A spokesperson for the Alabama Department of Corrections confirmed the execution was off for the evening, stating the state would not pursue an alternative method.
The high court’s decision was reached with a 6-3 vote, though no explanation for the ruling was provided.
Three conservative justices — Clarence Thomas, Samuel Alito, and Neil Gorsuch — indicated they would have granted Alabama’s request to lift the injunction, allowing the execution to proceed.
Lee’s legal team, representing the 49-year-old, issued a statement praising the decision and highlighting that his jury had initially voted for a life sentence, which a judge subsequently overruled.
"His jury voted for life. Two courts ruled the method unconstitutional. Today, the Constitution prevailed," the statement read. "Now Governor Ivey can finish what the jury started: restore the jury’s verdict of life without parole."
Conversely, Alabama Attorney General Steve Marshall vowed to continue seeking justice for the victims’ families.
In a statement, he asserted, "The State is prepared to do whatever is necessary to see Mr. Lee’s lawful sentence carried out." Marshall further described the ruling as "a miscarriage of justice, not for us, but for Jimmy Ellis and Elaine Thompson, who Jeffery Lee brutally and senselessly murdered and left on the floor of their place of business."
He added that he was keeping their families in mind, many of whom were prepared to witness the final act of justice.
Prison officials noted that Lee did not request a final meal on Thursday but consumed potato chips, Skittles, water, and a Sprite in the hours leading up to his potential execution.
The ruling marks a rare, albeit temporary, victory for opponents of capital punishment in a state known for one of the nation’s busiest death chambers, concluding an intense legal debate over the humaneness of nitrogen gas as an execution method.
Legal challenge wended its way through the courts
Lee filed a lawsuit challenging Alabama’s protocol as a violation of the constitutional ban on cruel and unusual punishment, and U.S. District Judge Emily Marks ruled the method constitutional in May.
But a three-judge panel from the 11th U.S. Circuit Court of Appeals reversed her decision Monday, saying the three minutes it could take for an inmate to lose awareness is an “intolerable” time frame “given the suffering that would likely take place under Alabama’s nitrogen hypoxia protocol.”
Marks reevaluated the case and ruled again Tuesday saying Lee had shown “that the protocol constitutes cruel and unusual punishment in violation of the Eighth Amendment.” The state appealed to the Supreme Court.
“If that ruling stands, it would be unprecedented in American history. Not only does it portend the first-ever permanent ban on a legislatively enacted method, but it would expand the concept of cruelty well beyond the bounds of the Eighth Amendment,” lawyers with the Alabama Attorney General’s Office wrote.

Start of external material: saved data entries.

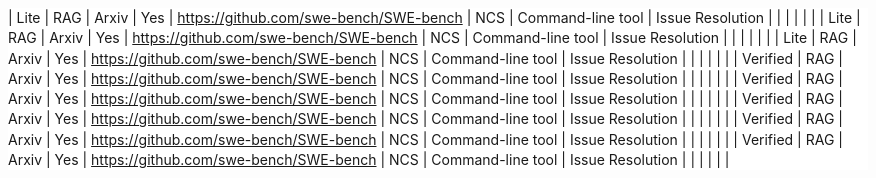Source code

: | Lite            | RAG                         | Arxiv               | Yes                 | https://github.com/swe-bench/SWE-bench                                                                             | NCS                   | Command-line tool                       | Issue Resolution                       |                                                                                                                                                                                                                                                                                        |               |                  |                     |               |
| Lite            | RAG                         | Arxiv               | Yes                 | https://github.com/swe-bench/SWE-bench                                                                             | NCS                   | Command-line tool                       | Issue Resolution                       |                                                                                                                                                                                                                                                                                        |               |                  |                     |               |
| Lite            | RAG                         | Arxiv               | Yes                 | https://github.com/swe-bench/SWE-bench                                                                             | NCS                   | Command-line tool                       | Issue Resolution                       |                                                                                                                                                                                                                                                                                        |               |                  |                     |               |
| Verified        | RAG                         | Arxiv               | Yes                 | https://github.com/swe-bench/SWE-bench                                                                             | NCS                   | Command-line tool                       | Issue Resolution                       |                                                                                                                                                                                                                                                                                        |               |                  |                     |               |
| Verified        | RAG                         | Arxiv               | Yes                 | https://github.com/swe-bench/SWE-bench                                                                             | NCS                   | Command-line tool                       | Issue Resolution                       |                                                                                                                                                                                                                                                                                        |               |                  |                     |               |
| Verified        | RAG                         | Arxiv               | Yes                 | https://github.com/swe-bench/SWE-bench                                                                             | NCS                   | Command-line tool                       | Issue Resolution                       |                                                                                                                                                                                                                                                                                        |               |                  |                     |               |
| Verified        | RAG                         | Arxiv               | Yes                 | https://github.com/swe-bench/SWE-bench                                                                             | NCS                   | Command-line tool                       | Issue Resolution                       |                                                                                                                                                                                                                                                                                        |               |                  |                     |               |
| Verified        | RAG                         | Arxiv               | Yes                 | https://github.com/swe-bench/SWE-bench                                                                             | NCS                   | Command-line tool                       | Issue Resolution                       |                                                                                                                                                                                                                                                                                        |               |                  |                     |               |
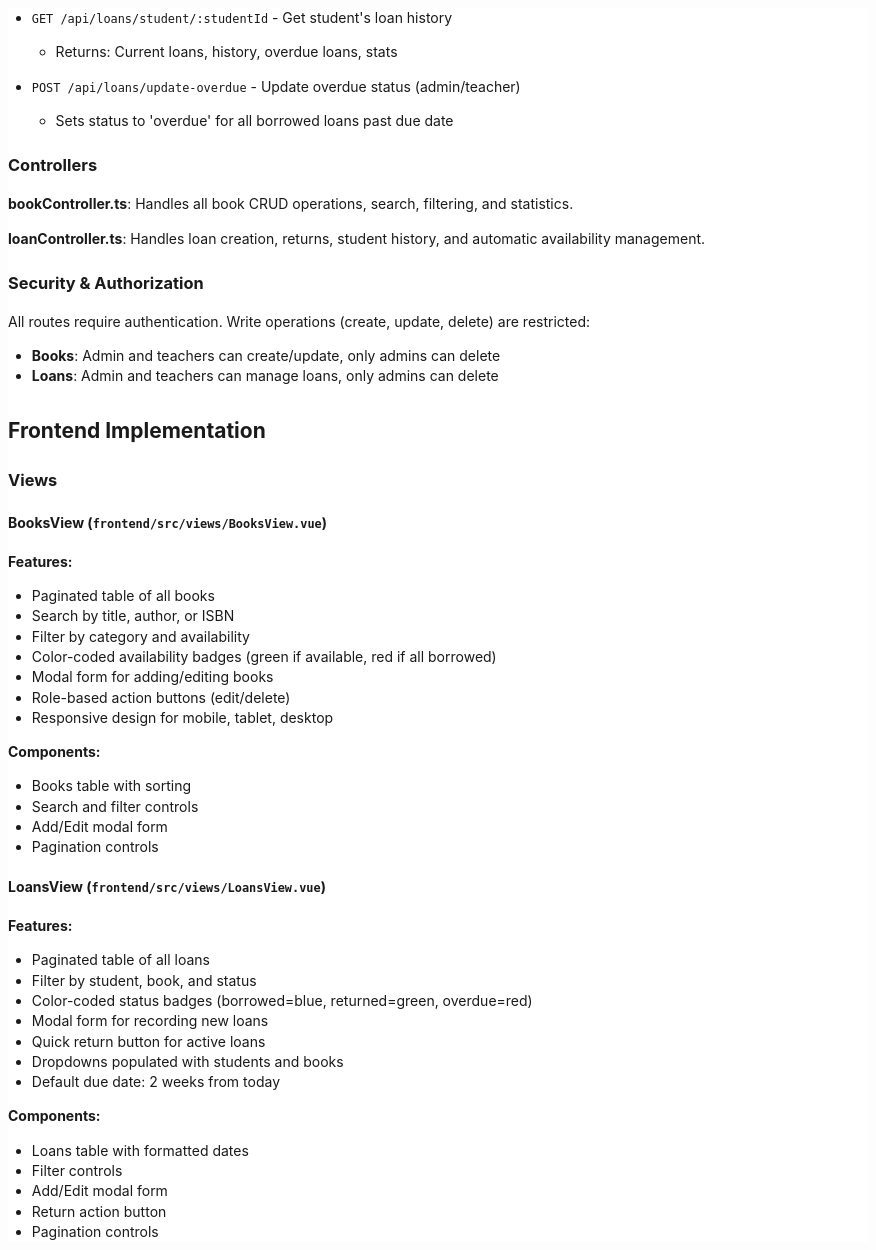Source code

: - `GET /api/loans/student/:studentId` - Get student's loan history
  - Returns: Current loans, history, overdue loans, stats
  
- `POST /api/loans/update-overdue` - Update overdue status (admin/teacher)
  - Sets status to 'overdue' for all borrowed loans past due date

### Controllers

**bookController.ts**: Handles all book CRUD operations, search, filtering, and statistics.

**loanController.ts**: Handles loan creation, returns, student history, and automatic availability management.

### Security & Authorization

All routes require authentication. Write operations (create, update, delete) are restricted:
- **Books**: Admin and teachers can create/update, only admins can delete
- **Loans**: Admin and teachers can manage loans, only admins can delete

## Frontend Implementation

### Views

#### BooksView (`frontend/src/views/BooksView.vue`)

**Features:**
- Paginated table of all books
- Search by title, author, or ISBN
- Filter by category and availability
- Color-coded availability badges (green if available, red if all borrowed)
- Modal form for adding/editing books
- Role-based action buttons (edit/delete)
- Responsive design for mobile, tablet, desktop

**Components:**
- Books table with sorting
- Search and filter controls
- Add/Edit modal form
- Pagination controls

#### LoansView (`frontend/src/views/LoansView.vue`)

**Features:**
- Paginated table of all loans
- Filter by student, book, and status
- Color-coded status badges (borrowed=blue, returned=green, overdue=red)
- Modal form for recording new loans
- Quick return button for active loans
- Dropdowns populated with students and books
- Default due date: 2 weeks from today

**Components:**
- Loans table with formatted dates
- Filter controls
- Add/Edit modal form
- Return action button
- Pagination controls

Lee’s lawyers asked the high court to keep the execution on hold, saying in a response that Alabama was asking it to intervene at the eleventh hour “to allow an execution that has been found unconstitutional to proceed.”
The decision blocks Lee's execution in the immediate future, but it is unclear how long the reprieve will last. The state maintains that nitrogen is constitutional, and the lower-court order blocks only that method and other means of execution such as lethal injection and the electric chair, both of which are authorized in Alabama.